A Faculdade de Direito de Washington, Paul Rice, especialista em evidências, acredita que os padrões estabelecidos em Daubert "são provavelmente impossíveis de encontrar", e os juízes do Supremo Tribunal encontram os problemas "exatos" como juízes: "Se o julgamento julgar "Não sei como separar o trigo da palha, os juízes de apelação não são melhores". Em essência, ele observa, os juízes em todos os níveis tentam funcionar como cientistas, avaliando a validade e relevância do material apresentado pelas partes e em amicus breves. Eles têm que fazer escolhas sobre quem são os cientistas relevantes e examinar suas conclusões e como eles chegaram a eles. Mas, diz o professor Rice: "Quando os juízes tentam ser cientistas, eles não o fazem muito bem", e, em essência, eles costumam usar os cientistas como funcionários da lei, com o cientista escolhido pelo juiz fazendo declarações que o juiz incorpora em uma decisão e depois "age como ele fez", como se ele estivesse apresentando como suas próprias conclusões o que os cientistas disseram. Ele ainda observa que eles fazem isso "tomando conhecimento judicial", apresentando alegações que podem ou não ser baseadas em ciência sólida como se fossem fatos.
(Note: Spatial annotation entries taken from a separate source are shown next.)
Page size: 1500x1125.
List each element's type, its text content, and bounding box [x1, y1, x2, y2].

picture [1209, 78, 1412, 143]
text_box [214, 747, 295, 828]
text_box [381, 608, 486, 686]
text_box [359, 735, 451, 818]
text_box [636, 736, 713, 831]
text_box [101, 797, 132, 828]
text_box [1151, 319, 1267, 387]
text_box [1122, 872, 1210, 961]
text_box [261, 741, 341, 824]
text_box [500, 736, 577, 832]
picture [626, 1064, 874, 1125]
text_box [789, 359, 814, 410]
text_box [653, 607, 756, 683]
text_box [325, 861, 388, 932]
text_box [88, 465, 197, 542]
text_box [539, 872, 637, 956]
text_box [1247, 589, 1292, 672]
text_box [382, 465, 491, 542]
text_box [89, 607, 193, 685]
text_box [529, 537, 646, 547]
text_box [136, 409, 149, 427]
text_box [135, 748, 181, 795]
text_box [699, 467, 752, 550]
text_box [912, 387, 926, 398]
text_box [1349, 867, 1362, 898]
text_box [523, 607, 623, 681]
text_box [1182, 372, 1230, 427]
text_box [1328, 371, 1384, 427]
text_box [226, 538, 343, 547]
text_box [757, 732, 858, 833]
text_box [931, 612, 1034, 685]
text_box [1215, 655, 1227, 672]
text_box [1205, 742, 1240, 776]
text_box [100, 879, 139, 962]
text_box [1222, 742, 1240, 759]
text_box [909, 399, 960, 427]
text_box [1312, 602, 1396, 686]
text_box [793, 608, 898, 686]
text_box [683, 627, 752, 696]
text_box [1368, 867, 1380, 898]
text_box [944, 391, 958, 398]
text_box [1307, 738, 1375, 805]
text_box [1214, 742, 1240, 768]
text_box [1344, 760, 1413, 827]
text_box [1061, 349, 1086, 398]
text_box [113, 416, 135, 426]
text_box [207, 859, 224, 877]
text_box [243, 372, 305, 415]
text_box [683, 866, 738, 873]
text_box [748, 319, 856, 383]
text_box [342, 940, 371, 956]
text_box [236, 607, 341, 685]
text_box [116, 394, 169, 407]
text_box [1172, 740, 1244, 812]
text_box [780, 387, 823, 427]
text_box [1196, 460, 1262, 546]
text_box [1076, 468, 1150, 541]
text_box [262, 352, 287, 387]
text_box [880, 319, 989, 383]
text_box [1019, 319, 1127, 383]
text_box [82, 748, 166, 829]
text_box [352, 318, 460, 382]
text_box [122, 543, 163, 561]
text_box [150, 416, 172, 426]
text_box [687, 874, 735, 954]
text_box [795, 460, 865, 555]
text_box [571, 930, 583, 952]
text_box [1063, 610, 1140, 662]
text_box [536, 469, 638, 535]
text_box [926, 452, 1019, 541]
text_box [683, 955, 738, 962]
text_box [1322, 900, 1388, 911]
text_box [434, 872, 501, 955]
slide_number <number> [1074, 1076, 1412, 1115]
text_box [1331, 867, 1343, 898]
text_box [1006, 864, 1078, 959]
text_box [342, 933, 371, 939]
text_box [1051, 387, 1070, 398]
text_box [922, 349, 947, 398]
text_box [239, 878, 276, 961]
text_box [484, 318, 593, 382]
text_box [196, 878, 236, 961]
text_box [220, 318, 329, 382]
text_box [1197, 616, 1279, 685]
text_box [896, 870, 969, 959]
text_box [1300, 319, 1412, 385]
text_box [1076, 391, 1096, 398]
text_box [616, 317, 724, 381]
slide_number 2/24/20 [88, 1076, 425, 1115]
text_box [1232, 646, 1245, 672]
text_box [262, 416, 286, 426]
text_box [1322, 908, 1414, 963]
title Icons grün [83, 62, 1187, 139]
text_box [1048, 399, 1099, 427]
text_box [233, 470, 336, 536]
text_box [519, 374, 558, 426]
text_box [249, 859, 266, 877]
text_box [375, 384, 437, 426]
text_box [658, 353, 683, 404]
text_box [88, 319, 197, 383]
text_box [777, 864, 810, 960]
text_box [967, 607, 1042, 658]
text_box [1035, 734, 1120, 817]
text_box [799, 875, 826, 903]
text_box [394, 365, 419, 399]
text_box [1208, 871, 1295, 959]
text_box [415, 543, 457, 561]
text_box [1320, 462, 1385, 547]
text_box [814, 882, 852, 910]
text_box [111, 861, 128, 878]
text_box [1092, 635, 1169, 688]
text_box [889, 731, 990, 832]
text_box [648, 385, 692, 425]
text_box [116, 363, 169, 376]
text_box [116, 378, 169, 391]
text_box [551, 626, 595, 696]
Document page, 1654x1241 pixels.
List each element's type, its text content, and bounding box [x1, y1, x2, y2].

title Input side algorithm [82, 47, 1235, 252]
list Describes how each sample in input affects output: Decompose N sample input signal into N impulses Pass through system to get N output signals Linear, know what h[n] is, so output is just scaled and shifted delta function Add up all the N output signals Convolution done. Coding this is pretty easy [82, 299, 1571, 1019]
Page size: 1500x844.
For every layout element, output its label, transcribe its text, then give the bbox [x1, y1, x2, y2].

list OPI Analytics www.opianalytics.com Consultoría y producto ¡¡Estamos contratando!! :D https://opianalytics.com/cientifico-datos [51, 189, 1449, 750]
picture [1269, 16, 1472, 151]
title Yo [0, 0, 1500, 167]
Não se pode esperar que os juízes tenham conhecimento abrangente de todos os campos da ciência que aparecem nos casos antes deles. Mas o que é perigoso para nós como uma sociedade é assumir que o processo é menos arbitrário e tendencioso e mais equilibrado, científico e justo do que realmente é.

© Copyright 2013 by Paula J. Caplan Todos os direitos reservados

Este ensaio foi publicado pela primeira vez no CounterPunch on-line em 2 de outubro de 2006.

Foi publicado com o título dado pelo Counterpunch de "How the Supremes Mangled My Research" – que não era o ponto do ensaio – e com a subtítulo do "O que a Suprema Corte não sabe", que era o ponto. Eu reimprimo isso agora, porque os problemas que descrevi nele são pelo menos tão importantes agora quanto em 2006.